One of Japan's most controversial filmmakers, Takashi Miike, gets his latest bloody, insane extravaganza 'Sukiyaki Western Django' released on Blu-Ray thanks to First Look and while this is certainly one of Miike's lesser efforts, it will still prove a look for the director's cult following.
For anyone not familiar with Miike, the prolific hit-and-miss director has spent the last fifteen years constantly defying genre expectations and turning any number of movie classifications on their ear.
Mostly tackling horror and yakuza/gangster conventions with films like 'Ichii the Killer', 'Dead or Alive', 'Audition' and the original 'One Missed Call', he provides his pics with either surreal violence or a deathly serious and perverse tone and sometimes both which usually calls out his best e.g. 'Audition' which is still his best pic and one of the most unsettling horror films of the last decade.
I could probably go on and on about earlier work from his David Lynchian 'Gozu' to his utter fascinating zombiedy musical 'The Happiness of the Katakuris' to the strangely enchanting 'The Bird People of China,' but I must say that as his work becomes more discovered and more taken into American pop culture, they've become discouragingly more hollow - as if a Miike-wannabe is directing instead of Miike himself.

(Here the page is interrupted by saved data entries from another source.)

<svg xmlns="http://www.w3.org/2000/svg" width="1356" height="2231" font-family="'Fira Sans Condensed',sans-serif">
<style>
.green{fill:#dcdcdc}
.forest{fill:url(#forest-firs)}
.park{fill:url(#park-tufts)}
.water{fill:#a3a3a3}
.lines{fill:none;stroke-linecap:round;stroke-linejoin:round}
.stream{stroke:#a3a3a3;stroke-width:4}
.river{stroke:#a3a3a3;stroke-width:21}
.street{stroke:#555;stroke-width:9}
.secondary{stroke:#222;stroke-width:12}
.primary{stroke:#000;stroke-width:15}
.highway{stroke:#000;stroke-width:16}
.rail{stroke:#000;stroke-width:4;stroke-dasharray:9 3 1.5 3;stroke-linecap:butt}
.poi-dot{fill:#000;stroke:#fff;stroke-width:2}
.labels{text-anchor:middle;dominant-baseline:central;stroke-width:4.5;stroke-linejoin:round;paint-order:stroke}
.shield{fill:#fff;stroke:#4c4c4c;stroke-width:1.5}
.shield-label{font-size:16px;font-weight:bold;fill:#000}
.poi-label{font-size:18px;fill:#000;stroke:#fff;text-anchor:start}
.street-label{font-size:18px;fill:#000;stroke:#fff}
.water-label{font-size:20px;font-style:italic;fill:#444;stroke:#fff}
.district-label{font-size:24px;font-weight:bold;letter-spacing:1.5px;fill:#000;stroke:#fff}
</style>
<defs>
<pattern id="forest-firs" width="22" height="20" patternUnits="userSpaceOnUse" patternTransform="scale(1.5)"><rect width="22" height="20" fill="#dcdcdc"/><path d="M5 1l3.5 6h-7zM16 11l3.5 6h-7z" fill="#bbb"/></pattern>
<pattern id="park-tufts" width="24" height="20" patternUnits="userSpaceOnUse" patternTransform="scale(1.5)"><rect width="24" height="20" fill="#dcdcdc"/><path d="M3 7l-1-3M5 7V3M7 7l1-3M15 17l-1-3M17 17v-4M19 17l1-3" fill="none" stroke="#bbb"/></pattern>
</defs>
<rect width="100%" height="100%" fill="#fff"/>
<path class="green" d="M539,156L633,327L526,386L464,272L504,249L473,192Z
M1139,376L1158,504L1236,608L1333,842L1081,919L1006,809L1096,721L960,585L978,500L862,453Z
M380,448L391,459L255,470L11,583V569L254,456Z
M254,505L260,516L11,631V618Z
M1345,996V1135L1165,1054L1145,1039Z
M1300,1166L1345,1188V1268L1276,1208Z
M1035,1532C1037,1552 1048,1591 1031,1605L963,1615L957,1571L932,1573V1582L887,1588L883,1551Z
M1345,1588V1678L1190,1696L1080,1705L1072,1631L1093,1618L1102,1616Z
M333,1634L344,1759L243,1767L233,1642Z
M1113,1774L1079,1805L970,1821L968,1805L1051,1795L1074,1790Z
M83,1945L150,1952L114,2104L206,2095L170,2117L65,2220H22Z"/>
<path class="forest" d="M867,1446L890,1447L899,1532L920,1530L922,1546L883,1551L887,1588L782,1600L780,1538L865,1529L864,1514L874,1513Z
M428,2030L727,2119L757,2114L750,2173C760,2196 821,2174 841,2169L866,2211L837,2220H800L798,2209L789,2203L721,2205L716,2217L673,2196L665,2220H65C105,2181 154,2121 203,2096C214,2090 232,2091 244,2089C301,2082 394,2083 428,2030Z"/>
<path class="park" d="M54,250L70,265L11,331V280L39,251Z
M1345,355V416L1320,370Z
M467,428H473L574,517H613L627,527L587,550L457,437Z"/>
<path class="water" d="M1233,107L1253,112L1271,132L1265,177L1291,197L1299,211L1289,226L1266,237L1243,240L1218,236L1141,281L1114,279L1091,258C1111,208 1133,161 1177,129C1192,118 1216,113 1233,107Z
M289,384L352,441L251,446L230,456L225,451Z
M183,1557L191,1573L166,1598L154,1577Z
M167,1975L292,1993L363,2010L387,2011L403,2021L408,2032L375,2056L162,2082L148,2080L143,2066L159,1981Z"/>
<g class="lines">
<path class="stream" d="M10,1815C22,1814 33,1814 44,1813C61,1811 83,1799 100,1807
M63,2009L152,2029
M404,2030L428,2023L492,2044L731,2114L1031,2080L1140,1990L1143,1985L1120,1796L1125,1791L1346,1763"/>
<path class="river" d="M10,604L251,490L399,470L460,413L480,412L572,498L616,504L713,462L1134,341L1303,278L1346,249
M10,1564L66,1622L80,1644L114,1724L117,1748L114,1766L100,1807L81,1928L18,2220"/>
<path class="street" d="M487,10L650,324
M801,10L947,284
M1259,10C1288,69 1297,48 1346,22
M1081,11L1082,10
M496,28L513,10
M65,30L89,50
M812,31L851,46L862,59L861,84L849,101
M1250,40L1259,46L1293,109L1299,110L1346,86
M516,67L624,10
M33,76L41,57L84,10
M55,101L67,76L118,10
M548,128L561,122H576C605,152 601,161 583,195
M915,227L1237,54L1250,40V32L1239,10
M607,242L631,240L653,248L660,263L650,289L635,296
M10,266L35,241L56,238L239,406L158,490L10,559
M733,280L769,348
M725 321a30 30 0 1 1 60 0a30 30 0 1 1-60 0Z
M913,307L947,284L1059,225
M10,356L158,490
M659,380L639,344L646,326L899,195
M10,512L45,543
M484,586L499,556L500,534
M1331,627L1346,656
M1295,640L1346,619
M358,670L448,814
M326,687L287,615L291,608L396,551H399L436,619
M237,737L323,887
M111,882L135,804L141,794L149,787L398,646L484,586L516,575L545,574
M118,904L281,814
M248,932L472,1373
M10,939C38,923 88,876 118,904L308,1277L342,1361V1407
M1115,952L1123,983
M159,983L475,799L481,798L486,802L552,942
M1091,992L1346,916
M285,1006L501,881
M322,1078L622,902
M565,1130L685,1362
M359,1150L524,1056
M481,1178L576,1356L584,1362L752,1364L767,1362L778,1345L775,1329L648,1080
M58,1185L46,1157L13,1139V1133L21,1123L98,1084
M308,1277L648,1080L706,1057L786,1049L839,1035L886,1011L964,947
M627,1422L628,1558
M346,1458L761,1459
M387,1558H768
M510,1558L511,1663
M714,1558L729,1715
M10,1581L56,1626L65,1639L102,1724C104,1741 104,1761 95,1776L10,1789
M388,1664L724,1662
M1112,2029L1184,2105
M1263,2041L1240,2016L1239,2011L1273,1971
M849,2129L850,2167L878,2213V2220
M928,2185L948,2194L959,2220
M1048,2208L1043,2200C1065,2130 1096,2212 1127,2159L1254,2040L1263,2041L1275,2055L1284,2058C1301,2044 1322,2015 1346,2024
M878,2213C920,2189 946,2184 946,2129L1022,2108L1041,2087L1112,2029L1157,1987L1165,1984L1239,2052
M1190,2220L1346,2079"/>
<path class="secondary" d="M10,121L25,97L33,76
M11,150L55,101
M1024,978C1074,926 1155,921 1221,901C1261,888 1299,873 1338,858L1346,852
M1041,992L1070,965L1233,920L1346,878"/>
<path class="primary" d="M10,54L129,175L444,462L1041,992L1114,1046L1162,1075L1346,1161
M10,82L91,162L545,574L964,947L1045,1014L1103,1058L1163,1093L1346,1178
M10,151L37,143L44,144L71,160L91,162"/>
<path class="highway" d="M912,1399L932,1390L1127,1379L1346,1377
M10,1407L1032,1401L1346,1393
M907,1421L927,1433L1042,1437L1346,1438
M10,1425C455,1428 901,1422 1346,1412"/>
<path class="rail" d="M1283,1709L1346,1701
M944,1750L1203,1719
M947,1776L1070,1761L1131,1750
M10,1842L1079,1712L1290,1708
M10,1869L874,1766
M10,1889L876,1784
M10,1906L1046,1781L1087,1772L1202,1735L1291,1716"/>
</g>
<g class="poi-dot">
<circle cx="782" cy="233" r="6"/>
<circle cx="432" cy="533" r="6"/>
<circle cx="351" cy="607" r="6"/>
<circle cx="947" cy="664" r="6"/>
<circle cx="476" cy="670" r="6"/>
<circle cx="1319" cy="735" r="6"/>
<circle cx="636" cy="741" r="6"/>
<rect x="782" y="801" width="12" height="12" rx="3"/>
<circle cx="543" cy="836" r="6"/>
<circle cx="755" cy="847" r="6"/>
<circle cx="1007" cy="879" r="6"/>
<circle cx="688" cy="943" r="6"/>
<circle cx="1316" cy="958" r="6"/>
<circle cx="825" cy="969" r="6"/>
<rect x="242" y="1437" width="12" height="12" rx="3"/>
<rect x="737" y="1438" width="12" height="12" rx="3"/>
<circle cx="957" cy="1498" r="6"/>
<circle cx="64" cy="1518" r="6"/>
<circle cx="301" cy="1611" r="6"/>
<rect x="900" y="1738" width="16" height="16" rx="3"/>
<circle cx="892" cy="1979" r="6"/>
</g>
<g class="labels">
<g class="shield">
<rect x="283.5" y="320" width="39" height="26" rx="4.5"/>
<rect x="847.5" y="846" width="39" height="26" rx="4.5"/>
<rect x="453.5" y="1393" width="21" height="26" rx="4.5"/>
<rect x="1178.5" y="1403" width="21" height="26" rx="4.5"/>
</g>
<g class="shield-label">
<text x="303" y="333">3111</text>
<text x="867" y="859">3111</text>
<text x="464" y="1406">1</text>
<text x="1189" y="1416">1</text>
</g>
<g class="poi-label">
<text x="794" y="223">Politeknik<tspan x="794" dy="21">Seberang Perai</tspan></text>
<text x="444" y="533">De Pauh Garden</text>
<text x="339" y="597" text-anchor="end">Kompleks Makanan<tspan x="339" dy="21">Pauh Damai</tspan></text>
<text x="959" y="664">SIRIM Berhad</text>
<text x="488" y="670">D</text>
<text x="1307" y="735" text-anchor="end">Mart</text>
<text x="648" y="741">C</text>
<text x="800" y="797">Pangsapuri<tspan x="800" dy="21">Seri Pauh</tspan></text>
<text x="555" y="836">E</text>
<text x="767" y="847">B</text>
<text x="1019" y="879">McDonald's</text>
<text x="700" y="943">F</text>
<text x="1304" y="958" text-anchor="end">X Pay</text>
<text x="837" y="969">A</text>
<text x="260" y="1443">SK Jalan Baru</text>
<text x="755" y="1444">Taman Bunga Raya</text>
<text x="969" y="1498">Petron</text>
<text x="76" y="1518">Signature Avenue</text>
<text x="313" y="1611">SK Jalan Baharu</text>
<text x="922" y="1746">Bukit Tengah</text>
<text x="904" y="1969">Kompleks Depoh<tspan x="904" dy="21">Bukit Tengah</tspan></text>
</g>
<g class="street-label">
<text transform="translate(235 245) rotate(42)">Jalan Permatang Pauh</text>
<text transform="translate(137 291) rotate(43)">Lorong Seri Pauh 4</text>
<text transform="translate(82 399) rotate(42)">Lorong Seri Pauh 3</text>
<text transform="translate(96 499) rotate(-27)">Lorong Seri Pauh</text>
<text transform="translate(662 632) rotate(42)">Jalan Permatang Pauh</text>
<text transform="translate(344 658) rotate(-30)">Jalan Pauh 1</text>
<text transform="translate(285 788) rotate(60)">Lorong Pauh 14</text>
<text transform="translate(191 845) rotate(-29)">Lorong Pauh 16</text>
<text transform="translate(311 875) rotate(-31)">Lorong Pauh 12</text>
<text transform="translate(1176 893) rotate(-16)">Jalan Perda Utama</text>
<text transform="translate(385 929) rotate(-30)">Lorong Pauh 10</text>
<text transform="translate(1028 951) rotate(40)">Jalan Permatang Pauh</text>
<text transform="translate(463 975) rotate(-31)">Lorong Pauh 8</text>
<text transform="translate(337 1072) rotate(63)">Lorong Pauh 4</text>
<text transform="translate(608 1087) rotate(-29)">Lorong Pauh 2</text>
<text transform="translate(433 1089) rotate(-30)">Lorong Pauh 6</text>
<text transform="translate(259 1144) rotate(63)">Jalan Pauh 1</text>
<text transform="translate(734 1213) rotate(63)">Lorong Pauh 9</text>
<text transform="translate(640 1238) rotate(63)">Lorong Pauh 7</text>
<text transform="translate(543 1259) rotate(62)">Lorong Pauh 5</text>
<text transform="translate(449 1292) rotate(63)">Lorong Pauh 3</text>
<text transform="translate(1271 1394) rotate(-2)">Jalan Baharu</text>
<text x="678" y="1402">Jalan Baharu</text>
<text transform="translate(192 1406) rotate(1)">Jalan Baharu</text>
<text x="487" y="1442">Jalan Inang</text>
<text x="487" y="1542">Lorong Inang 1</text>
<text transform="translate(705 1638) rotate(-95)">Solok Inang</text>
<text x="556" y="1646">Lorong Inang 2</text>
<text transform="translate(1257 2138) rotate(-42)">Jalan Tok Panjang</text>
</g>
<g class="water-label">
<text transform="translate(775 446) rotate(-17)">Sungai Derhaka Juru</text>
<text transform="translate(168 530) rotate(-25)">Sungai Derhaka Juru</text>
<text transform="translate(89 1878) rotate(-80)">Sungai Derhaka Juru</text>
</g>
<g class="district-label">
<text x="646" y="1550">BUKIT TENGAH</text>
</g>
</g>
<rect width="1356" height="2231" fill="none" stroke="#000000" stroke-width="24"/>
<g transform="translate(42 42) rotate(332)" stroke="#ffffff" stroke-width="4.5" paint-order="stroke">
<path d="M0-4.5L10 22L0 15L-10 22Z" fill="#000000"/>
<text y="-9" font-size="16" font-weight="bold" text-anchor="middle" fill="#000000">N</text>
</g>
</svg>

No clearer example of this is with 'Sukiyaki Western Django', an obvious ode to Spaghetti Westerns which in turn were a take on Kurosawa's samurai pics like 'Yojimbo' (which in turn were a take on John Ford's work...it's true what they say...there's definitely not an original idea in Hollywood anymore..) and as soon as Tarantino shows up in the prologue as a legendary gunslinger, I knew to brace myself for a less resonant Miike experience.
Which is not to say there's not a lot to like here for fans of Miike's signature BF-insanity but it all has a vaguely disaffecting tone and for anybody who has seen 'Visitor Q' knows...his work can get under your skin and stay there. Loosely following the 'Yojimbo'/'A Fistful of Dollars' framework, a nameless gunman rides into a small Nevada town ruled by two rival gangs, the red-adorned Heike and the white-clad Genji both of whom try to recruit the stranger to their cause.
Opting out of joining either just yet, the two warring factions - Heike head by brash Taira no Kyomori (Koichi Sato) and Genji led by Minamoto no Yoshitsune (Yusuke Iseya), a master swordsman itching for a real challenge that doesn't involve gunplay - continue their town-destroying methods of looking for treasure buried by the villagers and soon, a war erupts between the three heavyweights all the while a widow turned whore being a romantic entanglement for everybody.
The plot is borderline irrelevant, however, so don't come expecting much in plot development or even much coherency. This pic is pretty much an attempt to make live-action anime and it succeeds on a level that a lightweight, stylized anime offering would. There's lots of over-the-top choreography, crazy action and cartoonish histrionics and some of this stuff hits and most misses.
The film is in English which means the cast, all Japanese except Tarantino, phonetically learned the lines and there's an obvious detachment between the actors and what's coming out of their mouths. Maybe Miike thought it was funny to see his cast stumble over clichéd western bon mots but the effect generally adds to the overall inconsistent feel of the film.
It does look great though with plenty to look at during any given minute and some undeniable Miikeisms sneak in including a blossoming rose giving birth to a human baby and a quick animated segment featuring an eight-armed gunslinger - both elements that had me salivating for more in this otherwise tame Miike offering.
Also to note is that this First Look Blu-Ray edition runs at 98-minutes compared to the 121-minute original Japanese version. I haven't seen that version so I can't say what the major differences are but I've read that it's mostly just trimming the already trying narrative fat and not excising anything cool...like more violence or nudity.
The film is presented in a 1080p VC1 encode and it's no doubt faithful to the source if not demo worthy. The picture is intentionally and constantly stylized with oversaturation and color changes that don’t exactly lend itself to amazing detail and clarity.
When the camera calms down, color and detail look good and it certainly won't be mistaken for SD but overall, it's a transfer that's fine for the film and no fault of the transfer but not noteworthy otherwise. The English Dolby TrueHD 5.1 track is great, however with 98-minutes of gun-blasting aural goodness to take in.
Special Features include an almost hour-long documentary that covers the whole production of the film and this provides a lot of great insight into Miike's eccentric mind. We also get 15 minutes of deleted scenes that are mildly entertaining but wisely cut and Digital Copy of the film along with BD-Live functionality.
This pic may split Miike fans down the middle as it abandons some of what makes Miike's most effective films work - his pics can be overblown and stylized but not at the expense of keeping the audience intrigued in the characters - but there's still just enough touches to be entertaining. On the tech side, though, First Look continues their successful Blu-Ray releases with solid video, audio and special features.